- Activity
Show all lines from the records below in which the string "Courtyard" is present.

- Data extracts
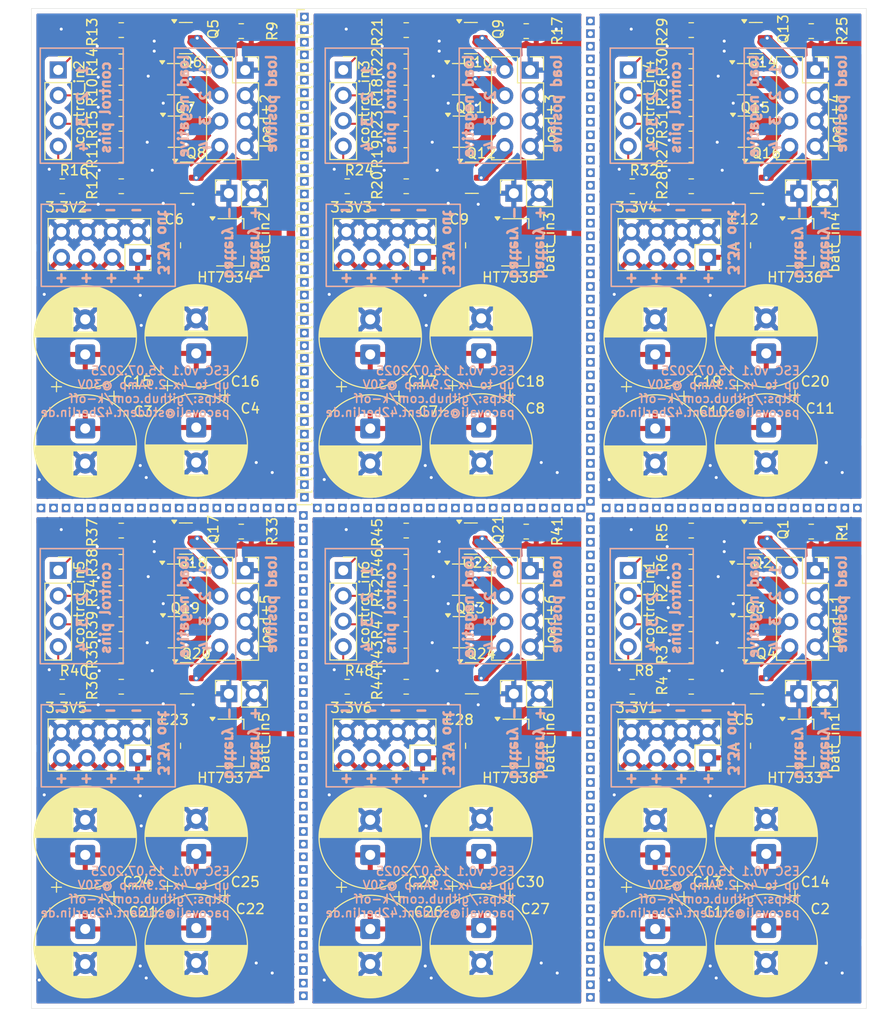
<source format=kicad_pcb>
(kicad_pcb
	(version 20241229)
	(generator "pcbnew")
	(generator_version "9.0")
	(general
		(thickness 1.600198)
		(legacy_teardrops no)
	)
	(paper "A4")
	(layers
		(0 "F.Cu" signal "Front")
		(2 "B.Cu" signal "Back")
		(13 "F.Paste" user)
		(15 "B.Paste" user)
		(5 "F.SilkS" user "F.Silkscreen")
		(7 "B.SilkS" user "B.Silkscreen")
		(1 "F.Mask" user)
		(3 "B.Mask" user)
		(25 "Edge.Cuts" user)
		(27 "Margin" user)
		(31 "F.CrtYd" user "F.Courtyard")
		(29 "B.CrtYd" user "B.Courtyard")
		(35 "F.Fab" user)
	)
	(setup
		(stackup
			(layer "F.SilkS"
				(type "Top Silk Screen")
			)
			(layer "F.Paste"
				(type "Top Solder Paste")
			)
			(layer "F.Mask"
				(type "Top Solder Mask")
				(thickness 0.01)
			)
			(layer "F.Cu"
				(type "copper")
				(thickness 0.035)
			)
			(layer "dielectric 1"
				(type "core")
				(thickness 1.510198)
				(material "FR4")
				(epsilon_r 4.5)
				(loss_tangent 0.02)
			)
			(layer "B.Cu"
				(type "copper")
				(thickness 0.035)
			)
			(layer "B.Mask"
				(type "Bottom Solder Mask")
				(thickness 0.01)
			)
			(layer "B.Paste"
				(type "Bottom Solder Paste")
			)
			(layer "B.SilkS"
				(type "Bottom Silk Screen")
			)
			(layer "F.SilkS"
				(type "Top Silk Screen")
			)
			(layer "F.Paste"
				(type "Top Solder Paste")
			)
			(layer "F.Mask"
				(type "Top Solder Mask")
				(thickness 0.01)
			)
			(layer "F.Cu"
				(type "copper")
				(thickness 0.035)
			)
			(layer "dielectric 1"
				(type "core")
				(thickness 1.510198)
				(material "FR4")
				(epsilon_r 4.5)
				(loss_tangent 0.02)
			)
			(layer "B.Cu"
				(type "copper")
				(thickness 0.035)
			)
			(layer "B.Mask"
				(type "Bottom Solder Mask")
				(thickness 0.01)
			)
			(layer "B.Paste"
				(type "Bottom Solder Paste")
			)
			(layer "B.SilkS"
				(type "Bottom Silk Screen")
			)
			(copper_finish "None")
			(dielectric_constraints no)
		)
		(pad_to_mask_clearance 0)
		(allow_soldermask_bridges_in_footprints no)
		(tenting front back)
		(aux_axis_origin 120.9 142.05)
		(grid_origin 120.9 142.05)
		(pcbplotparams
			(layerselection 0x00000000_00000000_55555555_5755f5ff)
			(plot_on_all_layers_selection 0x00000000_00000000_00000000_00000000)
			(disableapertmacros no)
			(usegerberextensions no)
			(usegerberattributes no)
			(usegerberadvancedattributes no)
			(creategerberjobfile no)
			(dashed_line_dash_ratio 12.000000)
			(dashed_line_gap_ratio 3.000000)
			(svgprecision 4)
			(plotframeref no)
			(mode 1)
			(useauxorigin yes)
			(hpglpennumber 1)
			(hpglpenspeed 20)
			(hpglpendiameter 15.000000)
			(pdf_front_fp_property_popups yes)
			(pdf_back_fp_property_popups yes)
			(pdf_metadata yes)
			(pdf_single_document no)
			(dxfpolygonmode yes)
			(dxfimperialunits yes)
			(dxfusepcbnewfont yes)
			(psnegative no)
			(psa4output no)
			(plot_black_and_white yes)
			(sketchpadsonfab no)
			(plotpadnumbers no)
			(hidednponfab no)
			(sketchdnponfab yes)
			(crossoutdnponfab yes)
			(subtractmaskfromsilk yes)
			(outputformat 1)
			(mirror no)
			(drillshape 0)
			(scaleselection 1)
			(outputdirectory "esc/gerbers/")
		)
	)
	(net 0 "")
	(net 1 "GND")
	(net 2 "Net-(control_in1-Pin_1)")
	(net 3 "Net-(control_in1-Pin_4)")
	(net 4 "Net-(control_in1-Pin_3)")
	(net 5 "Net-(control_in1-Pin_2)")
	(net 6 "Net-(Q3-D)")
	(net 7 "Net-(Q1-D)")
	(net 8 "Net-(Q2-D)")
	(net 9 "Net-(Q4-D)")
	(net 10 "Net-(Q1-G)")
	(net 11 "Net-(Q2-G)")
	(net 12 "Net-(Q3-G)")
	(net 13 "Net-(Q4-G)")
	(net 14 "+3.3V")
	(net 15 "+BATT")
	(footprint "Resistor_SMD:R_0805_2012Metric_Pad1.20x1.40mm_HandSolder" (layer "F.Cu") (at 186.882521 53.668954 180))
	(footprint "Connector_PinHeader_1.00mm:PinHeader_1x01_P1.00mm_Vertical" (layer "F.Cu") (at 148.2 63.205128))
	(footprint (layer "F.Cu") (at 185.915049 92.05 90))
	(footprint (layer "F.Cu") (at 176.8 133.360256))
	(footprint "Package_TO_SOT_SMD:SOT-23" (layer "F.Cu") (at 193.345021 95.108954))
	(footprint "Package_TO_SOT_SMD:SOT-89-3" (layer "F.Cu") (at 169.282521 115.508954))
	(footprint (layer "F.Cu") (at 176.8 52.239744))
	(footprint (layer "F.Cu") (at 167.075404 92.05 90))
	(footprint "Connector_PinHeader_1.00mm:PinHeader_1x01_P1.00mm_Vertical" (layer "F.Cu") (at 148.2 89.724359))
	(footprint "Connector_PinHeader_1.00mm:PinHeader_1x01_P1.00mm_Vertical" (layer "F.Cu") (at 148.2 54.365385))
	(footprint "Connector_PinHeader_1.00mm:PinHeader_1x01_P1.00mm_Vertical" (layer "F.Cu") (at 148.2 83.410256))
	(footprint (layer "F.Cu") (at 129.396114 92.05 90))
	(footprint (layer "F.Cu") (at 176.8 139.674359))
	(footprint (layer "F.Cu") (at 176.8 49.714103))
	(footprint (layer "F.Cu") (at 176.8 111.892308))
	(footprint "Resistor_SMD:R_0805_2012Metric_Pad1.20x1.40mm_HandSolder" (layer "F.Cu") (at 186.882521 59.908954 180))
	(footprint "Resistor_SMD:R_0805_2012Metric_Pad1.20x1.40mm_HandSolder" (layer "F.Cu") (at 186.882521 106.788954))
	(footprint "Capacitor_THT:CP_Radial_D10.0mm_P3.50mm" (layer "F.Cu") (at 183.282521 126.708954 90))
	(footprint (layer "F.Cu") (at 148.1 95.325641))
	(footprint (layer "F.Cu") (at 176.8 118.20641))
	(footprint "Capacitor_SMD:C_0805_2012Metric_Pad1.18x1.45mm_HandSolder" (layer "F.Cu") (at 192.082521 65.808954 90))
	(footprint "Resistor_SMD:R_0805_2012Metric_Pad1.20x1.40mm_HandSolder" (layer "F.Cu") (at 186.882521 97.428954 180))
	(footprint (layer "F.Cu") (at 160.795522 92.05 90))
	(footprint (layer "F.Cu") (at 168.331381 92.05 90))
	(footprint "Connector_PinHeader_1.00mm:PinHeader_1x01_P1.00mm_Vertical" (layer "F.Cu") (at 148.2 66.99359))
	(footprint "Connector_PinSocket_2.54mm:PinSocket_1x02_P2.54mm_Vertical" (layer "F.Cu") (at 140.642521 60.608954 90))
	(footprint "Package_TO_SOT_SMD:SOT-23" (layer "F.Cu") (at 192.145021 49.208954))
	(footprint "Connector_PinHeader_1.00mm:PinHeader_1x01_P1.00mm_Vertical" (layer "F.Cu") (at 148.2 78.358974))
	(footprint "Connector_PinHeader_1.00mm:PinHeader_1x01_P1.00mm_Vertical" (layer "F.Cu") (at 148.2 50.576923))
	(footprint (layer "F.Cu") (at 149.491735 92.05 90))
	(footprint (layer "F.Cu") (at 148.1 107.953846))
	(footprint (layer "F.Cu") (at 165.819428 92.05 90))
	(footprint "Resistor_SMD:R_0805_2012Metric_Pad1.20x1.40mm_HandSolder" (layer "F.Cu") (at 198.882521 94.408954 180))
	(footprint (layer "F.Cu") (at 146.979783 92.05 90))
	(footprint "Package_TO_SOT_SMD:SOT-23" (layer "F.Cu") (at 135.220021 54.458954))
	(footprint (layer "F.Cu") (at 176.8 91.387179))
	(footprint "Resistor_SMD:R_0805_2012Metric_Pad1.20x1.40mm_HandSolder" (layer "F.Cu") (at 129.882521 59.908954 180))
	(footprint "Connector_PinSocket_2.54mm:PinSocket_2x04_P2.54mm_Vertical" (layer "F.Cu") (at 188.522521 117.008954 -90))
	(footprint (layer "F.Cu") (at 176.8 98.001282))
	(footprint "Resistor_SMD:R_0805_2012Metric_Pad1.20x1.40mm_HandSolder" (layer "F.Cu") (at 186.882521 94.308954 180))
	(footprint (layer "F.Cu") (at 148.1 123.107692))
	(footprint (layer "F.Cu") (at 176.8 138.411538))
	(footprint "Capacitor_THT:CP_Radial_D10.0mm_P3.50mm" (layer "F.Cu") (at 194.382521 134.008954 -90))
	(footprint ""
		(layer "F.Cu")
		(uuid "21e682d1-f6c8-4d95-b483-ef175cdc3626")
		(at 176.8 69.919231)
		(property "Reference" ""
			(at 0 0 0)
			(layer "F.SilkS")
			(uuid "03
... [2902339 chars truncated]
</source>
* * *
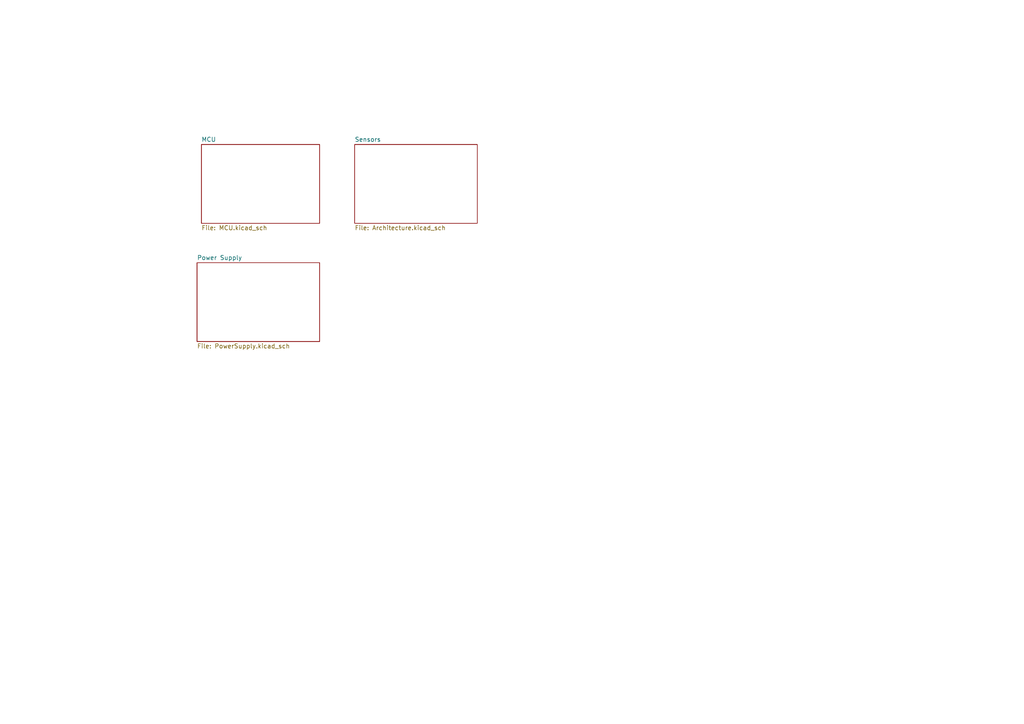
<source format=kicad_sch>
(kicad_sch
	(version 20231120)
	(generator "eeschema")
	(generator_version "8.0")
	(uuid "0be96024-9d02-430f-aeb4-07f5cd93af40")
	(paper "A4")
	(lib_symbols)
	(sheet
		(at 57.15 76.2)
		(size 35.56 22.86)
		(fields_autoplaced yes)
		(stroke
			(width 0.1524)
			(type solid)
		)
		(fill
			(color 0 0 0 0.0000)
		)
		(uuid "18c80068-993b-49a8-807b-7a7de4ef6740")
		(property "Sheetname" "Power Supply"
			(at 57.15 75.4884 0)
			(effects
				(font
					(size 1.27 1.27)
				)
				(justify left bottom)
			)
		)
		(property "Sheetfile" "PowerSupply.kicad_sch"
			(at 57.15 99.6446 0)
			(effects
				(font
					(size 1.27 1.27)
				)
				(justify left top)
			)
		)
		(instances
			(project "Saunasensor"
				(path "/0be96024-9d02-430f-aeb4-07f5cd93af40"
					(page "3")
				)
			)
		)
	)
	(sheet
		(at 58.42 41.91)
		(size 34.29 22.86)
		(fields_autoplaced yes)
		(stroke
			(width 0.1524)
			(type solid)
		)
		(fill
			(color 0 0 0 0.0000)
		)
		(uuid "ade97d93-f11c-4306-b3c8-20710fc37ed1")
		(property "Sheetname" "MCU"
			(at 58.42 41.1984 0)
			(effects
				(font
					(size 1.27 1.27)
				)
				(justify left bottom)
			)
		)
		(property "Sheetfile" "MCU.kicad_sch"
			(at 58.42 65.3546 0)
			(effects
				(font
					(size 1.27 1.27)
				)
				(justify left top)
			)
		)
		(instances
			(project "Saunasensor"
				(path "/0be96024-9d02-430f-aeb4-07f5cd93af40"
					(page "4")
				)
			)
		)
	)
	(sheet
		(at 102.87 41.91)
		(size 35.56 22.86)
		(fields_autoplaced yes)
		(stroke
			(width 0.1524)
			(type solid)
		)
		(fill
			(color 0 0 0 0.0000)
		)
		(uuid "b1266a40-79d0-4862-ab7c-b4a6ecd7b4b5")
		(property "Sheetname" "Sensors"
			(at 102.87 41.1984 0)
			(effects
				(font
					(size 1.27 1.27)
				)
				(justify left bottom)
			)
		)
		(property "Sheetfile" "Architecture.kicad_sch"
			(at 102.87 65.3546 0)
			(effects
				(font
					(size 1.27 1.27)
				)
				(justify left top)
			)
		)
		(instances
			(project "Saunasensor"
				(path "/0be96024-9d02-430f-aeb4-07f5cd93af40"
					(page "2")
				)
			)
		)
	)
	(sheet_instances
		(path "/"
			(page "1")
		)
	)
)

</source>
--
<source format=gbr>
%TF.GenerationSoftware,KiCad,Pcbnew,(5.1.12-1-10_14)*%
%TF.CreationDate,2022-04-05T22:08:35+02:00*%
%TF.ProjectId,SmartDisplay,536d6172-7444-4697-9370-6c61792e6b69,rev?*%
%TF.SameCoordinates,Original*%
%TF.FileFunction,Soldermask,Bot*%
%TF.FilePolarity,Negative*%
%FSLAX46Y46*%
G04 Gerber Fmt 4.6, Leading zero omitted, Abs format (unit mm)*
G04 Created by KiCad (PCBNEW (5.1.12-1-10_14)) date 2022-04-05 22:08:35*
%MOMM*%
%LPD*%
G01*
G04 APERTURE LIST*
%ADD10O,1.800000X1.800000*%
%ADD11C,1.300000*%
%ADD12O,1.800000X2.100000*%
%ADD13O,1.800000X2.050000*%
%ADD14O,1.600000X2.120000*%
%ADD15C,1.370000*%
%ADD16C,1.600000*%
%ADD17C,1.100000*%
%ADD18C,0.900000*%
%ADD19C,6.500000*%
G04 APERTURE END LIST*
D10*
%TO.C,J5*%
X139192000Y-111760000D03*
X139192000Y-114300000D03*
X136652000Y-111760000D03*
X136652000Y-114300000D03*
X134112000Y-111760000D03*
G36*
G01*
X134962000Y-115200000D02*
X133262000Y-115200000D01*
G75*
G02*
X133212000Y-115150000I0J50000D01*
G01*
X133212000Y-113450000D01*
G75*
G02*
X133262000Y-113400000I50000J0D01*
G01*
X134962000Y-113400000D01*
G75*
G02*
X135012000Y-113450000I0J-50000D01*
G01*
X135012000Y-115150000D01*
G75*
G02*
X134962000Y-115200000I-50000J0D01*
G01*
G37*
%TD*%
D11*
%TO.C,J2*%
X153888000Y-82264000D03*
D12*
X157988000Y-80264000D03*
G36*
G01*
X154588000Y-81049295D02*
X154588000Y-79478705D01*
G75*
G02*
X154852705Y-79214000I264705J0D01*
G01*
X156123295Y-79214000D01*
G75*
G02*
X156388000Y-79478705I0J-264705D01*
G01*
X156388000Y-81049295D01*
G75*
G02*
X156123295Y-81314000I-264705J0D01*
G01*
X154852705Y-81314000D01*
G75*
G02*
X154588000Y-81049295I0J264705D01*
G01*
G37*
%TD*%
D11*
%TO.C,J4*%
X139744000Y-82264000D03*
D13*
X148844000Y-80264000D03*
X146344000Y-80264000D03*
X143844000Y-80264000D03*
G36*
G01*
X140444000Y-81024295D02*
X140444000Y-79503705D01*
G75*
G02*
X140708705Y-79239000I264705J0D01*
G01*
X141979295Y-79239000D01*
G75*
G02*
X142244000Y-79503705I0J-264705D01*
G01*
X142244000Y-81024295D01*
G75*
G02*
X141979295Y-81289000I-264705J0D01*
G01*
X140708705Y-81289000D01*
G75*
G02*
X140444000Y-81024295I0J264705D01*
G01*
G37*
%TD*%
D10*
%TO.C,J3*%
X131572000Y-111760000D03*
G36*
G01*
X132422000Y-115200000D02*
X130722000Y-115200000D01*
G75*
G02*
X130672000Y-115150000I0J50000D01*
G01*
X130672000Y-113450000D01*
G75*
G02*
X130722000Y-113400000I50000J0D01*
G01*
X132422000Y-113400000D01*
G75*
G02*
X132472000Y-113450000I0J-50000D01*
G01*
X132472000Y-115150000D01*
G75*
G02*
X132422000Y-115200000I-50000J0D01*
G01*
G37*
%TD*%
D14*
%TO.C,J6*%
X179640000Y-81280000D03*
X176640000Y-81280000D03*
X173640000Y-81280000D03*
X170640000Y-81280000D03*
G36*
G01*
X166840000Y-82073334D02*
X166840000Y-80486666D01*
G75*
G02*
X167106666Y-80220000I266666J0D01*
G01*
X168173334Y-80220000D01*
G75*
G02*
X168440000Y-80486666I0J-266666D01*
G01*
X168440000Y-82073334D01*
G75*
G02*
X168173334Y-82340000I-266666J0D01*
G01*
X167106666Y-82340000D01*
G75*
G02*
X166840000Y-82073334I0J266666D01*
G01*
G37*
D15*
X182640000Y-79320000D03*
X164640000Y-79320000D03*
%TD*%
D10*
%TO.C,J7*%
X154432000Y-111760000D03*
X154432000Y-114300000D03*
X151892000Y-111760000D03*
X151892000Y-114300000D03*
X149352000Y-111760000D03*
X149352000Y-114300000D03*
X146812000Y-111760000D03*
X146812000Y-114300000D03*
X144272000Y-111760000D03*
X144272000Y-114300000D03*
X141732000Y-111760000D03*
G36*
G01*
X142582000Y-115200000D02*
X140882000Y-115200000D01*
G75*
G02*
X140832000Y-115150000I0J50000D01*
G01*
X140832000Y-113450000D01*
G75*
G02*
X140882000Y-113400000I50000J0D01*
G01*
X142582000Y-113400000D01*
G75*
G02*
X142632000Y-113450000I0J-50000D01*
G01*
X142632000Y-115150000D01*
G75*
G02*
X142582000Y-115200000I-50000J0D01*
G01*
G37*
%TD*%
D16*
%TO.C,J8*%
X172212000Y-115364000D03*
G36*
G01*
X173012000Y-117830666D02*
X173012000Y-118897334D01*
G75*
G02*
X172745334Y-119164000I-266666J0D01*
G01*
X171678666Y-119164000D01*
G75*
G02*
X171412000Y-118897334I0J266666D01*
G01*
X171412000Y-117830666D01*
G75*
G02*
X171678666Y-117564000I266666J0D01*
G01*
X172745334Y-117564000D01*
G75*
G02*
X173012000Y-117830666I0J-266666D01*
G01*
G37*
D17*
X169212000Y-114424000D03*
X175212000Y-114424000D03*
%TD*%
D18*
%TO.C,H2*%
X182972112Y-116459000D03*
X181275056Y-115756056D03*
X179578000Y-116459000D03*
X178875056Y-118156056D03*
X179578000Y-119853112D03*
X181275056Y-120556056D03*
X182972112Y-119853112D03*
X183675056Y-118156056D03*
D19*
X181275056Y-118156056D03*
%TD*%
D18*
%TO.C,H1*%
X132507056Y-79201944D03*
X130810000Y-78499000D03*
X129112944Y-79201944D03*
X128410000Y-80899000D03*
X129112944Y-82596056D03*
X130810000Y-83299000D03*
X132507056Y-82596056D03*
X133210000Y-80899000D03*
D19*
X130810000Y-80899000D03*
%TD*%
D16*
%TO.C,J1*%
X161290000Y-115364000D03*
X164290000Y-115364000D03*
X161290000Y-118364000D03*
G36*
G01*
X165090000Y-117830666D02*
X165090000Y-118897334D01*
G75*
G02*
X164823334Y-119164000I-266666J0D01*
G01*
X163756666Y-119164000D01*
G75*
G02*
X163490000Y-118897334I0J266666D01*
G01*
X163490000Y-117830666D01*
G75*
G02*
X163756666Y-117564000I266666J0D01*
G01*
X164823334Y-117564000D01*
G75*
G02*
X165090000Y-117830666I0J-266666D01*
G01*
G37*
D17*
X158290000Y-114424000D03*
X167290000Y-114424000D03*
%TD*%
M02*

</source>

- Response below
		(31 "F.CrtYd" user "F.Courtyard")
		(29 "B.CrtYd" user "B.Courtyard")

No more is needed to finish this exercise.